Coisinhas à toa 2 - A revanche

A natureza dá um show de eficiência e justiça. Pois para tudo na vida, felizmente, há a contrapartida - inclusive para crônicas inúteis como a última que postei. Assim, tentarei cometer outra agora: sobre as coisinhas à toa que nos deixam felizes, ainda que temporariamente.

Apesar daqueles e-mails que recebemos numa freqüência maior que a desejada, com flores, filhotes de bichos e paisagens paradisíacas emoldurando textos delicados cujas palavras (haja paciência!) vão pingando, letra a letra, vagarosamente - como se nada mais tivéssemos a fazer na vida além de ler e-mails -, ainda assim aquelas coisas simples que eles normalmente descrevem, e que percebemos enquanto nossa sensibilidade ainda não foi totalmente embotada, nos alegram. Nem estes e-mails irritantes nos fazem desistir delas: o abano do rabo do cão e seu pulo de contentamento sincero quando chegamos, uma gargalhada de criança, o cheiro do pão assando ou da terra molhada de chuva.

Um telefonema do amigo ou parente querido que não vemos há anos; uma troca casual e significativa de olhares com um belo exemplar do sexo oposto; um banho quente e perfumado antes de dormir; uma nota de dez reais achada no bolso de um casaco que não usamos desde o inverno passado - desde que, obviamente, não tenha havido inflação no período.

(Um parênteses: Para quem acha que dez reais é muito pouco, vale lembrar que estamos falando de coisinhas à toa. Não vou discutir que achar cem seria, literalmente, dez vezes melhor; porém, convenhamos - quem é que vai "esquecer" cem reais no bolso de um casaco?)

Encontrar uma vaga para o carro na rua lotada, exatamente em frente do local aonde vamos. Acordar pela manhã e lembrar que é uma sexta feira. Fazer as malas para a viagem.

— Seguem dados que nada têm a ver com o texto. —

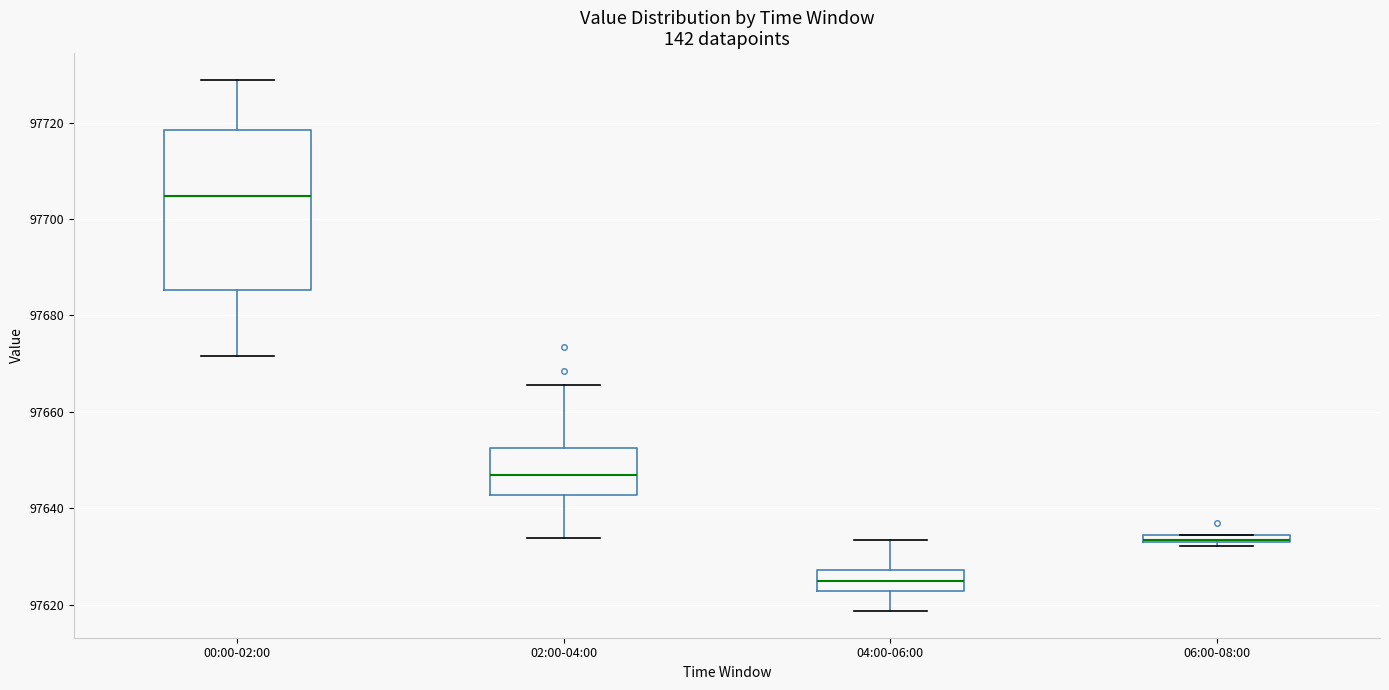

Which box is the tallest, from its lower edge to its upper edge?

00:00-02:00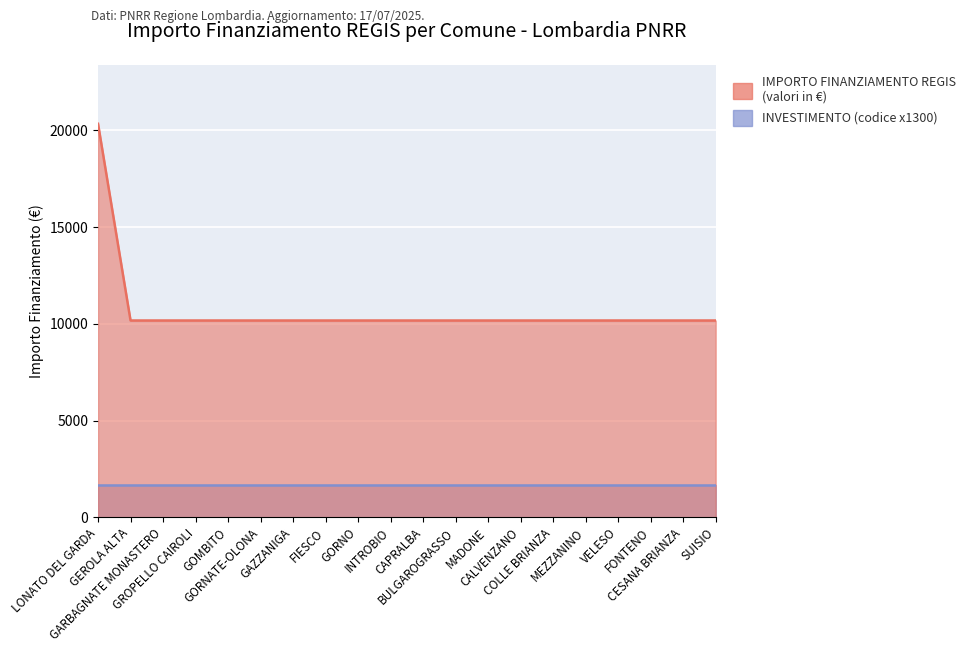

What is the ratio of the value at CAPRALBA to the value at SUISIO?

1.0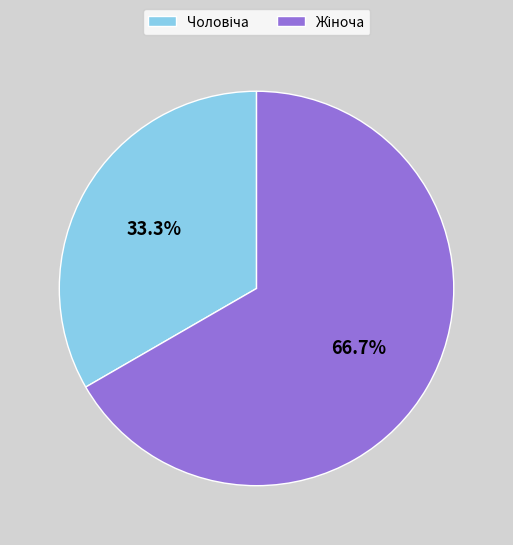

Is there a majority slice in this chart?

Yes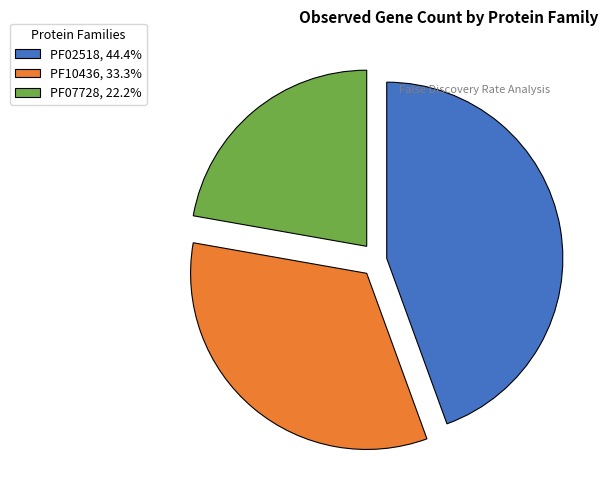

What is the ratio of the value at PF07728, 22.2% to the value at PF10436, 33.3%?

0.7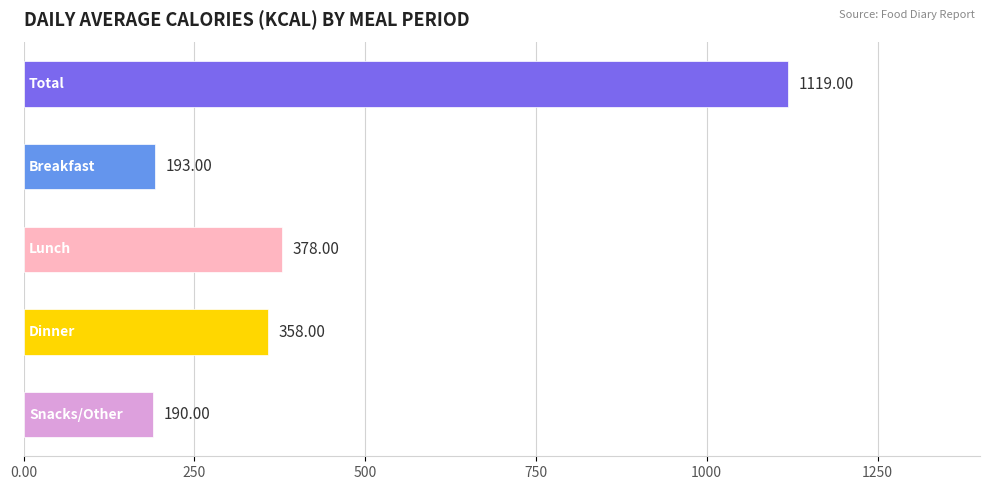

What is the difference between the maximum and minimum values?

929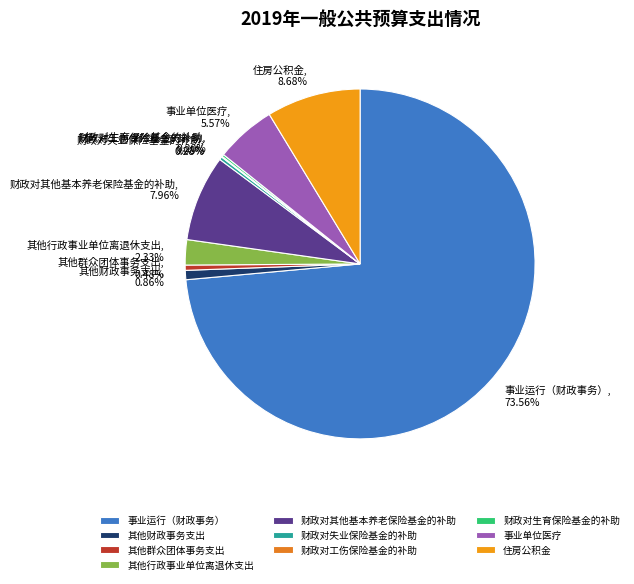

Which category accounts for the majority?

事业运行（财政事务）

O cheiro da roupa limpa, recém passada, que secou sob o sol...

Achar um botão de flor no vaso que floriu o ano passado e que parecia totalmente sem vida. Descobrir que o livro que você anda procurando como um louco está sendo vendido naquela loja próxima pela metade do preço. Chegar em casa depois daquele dia difícil em que tudo deu errado e encontrar uma canja pronta, feita com carinho...

O sapato mais bonito e mais barato da liquidação é o seu número! E depois... tirá-los no final de um dia de muito andar.

Checar sua caixa de mensagens e encontrar os nomes mais desejados. Receber um torpedo inesperado de uma pessoa sempre esperada. Ganhar uma raspadinha, uma rifa, um bilhete novo por causa do final premiado.

No meio de um dia duro, ouvir um “só liguei pra dizer que estou com saudades...”

Conseguir o cabelo perfeito no dia do encontro que tem tudo para ser perfeito; sair dele com o cabelo perfeitamente desarrumado. Comprar um presente sem data especial para reafirmar o sentimento por alguém a quem há muito não damos a devida atenção. Fazer cafuné num ser cansado, receber cafuné de um ser amado. Ou achar na internet uma receita fácil e gostosa que use como ingredientes pinhão frio e pipoca murcha...

São muitas as coisinhas à toa que nos alegram, ou ao menos deveriam nos alegrar. Mas para tanto é preciso, da mesma forma que para as coisas levemente incômodas, que estejamos com o espírito desarmado, naquela zona de ressaca em que nada tenha que ser necessariamente grandioso e especial. Devemos estar atentos aos detalhes, que essas coisinhas boas e à toa passam rápido como um inseto voador bem ao nosso lado – porém sem nem sequer zumbir.